NASA Orbiter Spots Curiosity Rover Making
Tracks to Next Science Stop
April
24, 2025
NASA’s Curiosity rover appears as a dark speck in this
contrast-enhanced view captured on Feb. 28, 2025, by the HiRISE camera aboard
NASA’s Mars Reconnaissance Orbiter. Trailing Curiosity are the rover’s tracks,
which can linger on the Martian surface for months before being erased by the
wind.
Credit: NASA/JPL-Caltech/University of Arizona
The
image marks what may be the first time one of the agency’s Mars orbiters has
captured the rover driving.
NASA’s
Curiosity Mars rover has never been camera shy, having been seen in selfies and
images taken from space. But on Feb. 28 — the 4,466th Martian day, or sol, of
the mission — Curiosity was captured in what is believed to be the first
orbital image of the rover mid-drive across the Red Planet.
Taken by
the HiRISE (High-Resolution Imaging Science
Experiment) camera aboard NASA’s Mars Reconnaissance Orbiter, the image shows
Curiosity as a dark speck at the front of a long trail of rover tracks.

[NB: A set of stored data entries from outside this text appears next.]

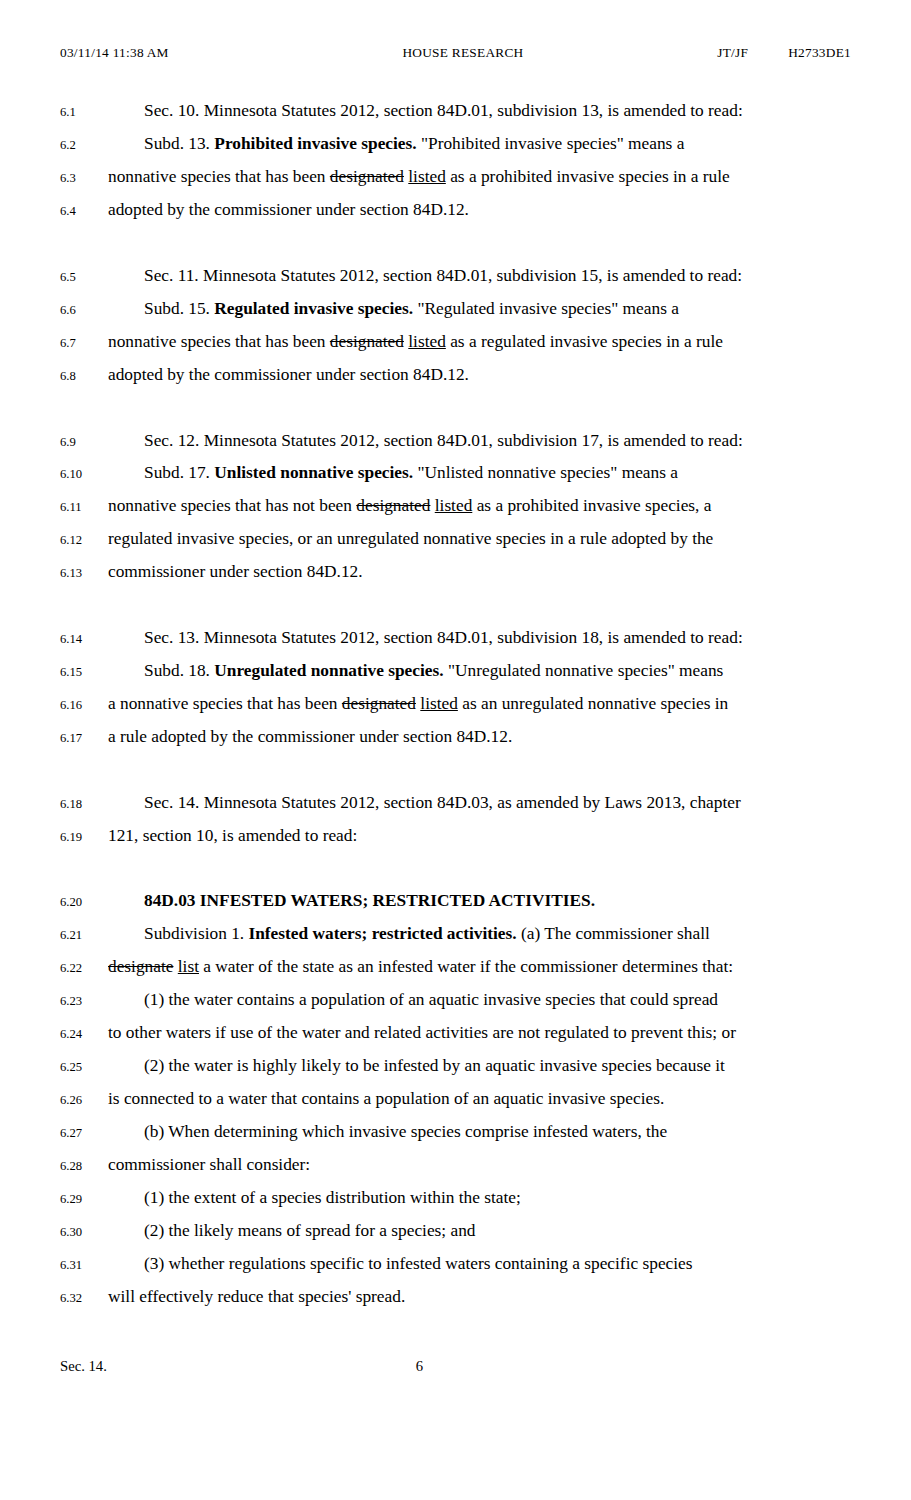03/11/14 11:38 AM
HOUSE RESEARCH
JT/JF H2733DE1
6.1
Sec. 10. Minnesota Statutes 2012, section 84D.01, subdivision 13, is amended to read:
6.2
Subd. 13. Prohibited invasive species. "Prohibited invasive species" means a
6.3
nonnative species that has been designated listed as a prohibited invasive species in a rule
6.4
adopted by the commissioner under section 84D.12.
6.5
Sec. 11. Minnesota Statutes 2012, section 84D.01, subdivision 15, is amended to read:
6.6
Subd. 15. Regulated invasive species. "Regulated invasive species" means a
6.7
nonnative species that has been designated listed as a regulated invasive species in a rule
6.8
adopted by the commissioner under section 84D.12.
6.9
Sec. 12. Minnesota Statutes 2012, section 84D.01, subdivision 17, is amended to read:
6.10
Subd. 17. Unlisted nonnative species. "Unlisted nonnative species" means a
6.11
nonnative species that has not been designated listed as a prohibited invasive species, a
6.12
regulated invasive species, or an unregulated nonnative species in a rule adopted by the
6.13
commissioner under section 84D.12.
6.14
Sec. 13. Minnesota Statutes 2012, section 84D.01, subdivision 18, is amended to read:
6.15
Subd. 18. Unregulated nonnative species. "Unregulated nonnative species" means
6.16
a nonnative species that has been designated listed as an unregulated nonnative species in
6.17
a rule adopted by the commissioner under section 84D.12.
6.18
Sec. 14. Minnesota Statutes 2012, section 84D.03, as amended by Laws 2013, chapter
6.19
121, section 10, is amended to read:
6.20
84D.03 INFESTED WATERS; RESTRICTED ACTIVITIES.
6.21
Subdivision 1. Infested waters; restricted activities. (a) The commissioner shall
6.22
designate list a water of the state as an infested water if the commissioner determines that:
6.23
(1) the water contains a population of an aquatic invasive species that could spread
6.24
to other waters if use of the water and related activities are not regulated to prevent this; or
6.25
(2) the water is highly likely to be infested by an aquatic invasive species because it
6.26
is connected to a water that contains a population of an aquatic invasive species.
6.27
(b) When determining which invasive species comprise infested waters, the
6.28
commissioner shall consider:
6.29
(1) the extent of a species distribution within the state;
6.30
(2) the likely means of spread for a species; and
6.31
(3) whether regulations specific to infested waters containing a specific species
6.32
will effectively reduce that species' spread.
Sec. 14.
6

Likely
to last for months before being erased by wind, the tracks span about 1,050
feet (320 meters). They represent roughly 11 drives starting on Feb. 2 as
Curiosity trucked along at a top speed of 0.1 mph (0.16 kph) from Gediz Vallis channel on the journey to
its next science stop: a region with potential boxwork formations, possibly made by
groundwater billions of years ago.
How
quickly the rover reaches the area depends on a number of factors, including
how its software navigates the surface and how challenging the terrain is to
climb. Engineers at NASA’s Jet Propulsion Laboratory in Southern California,
which leads Curiosity’s mission, work with scientists to plan each day’s trek.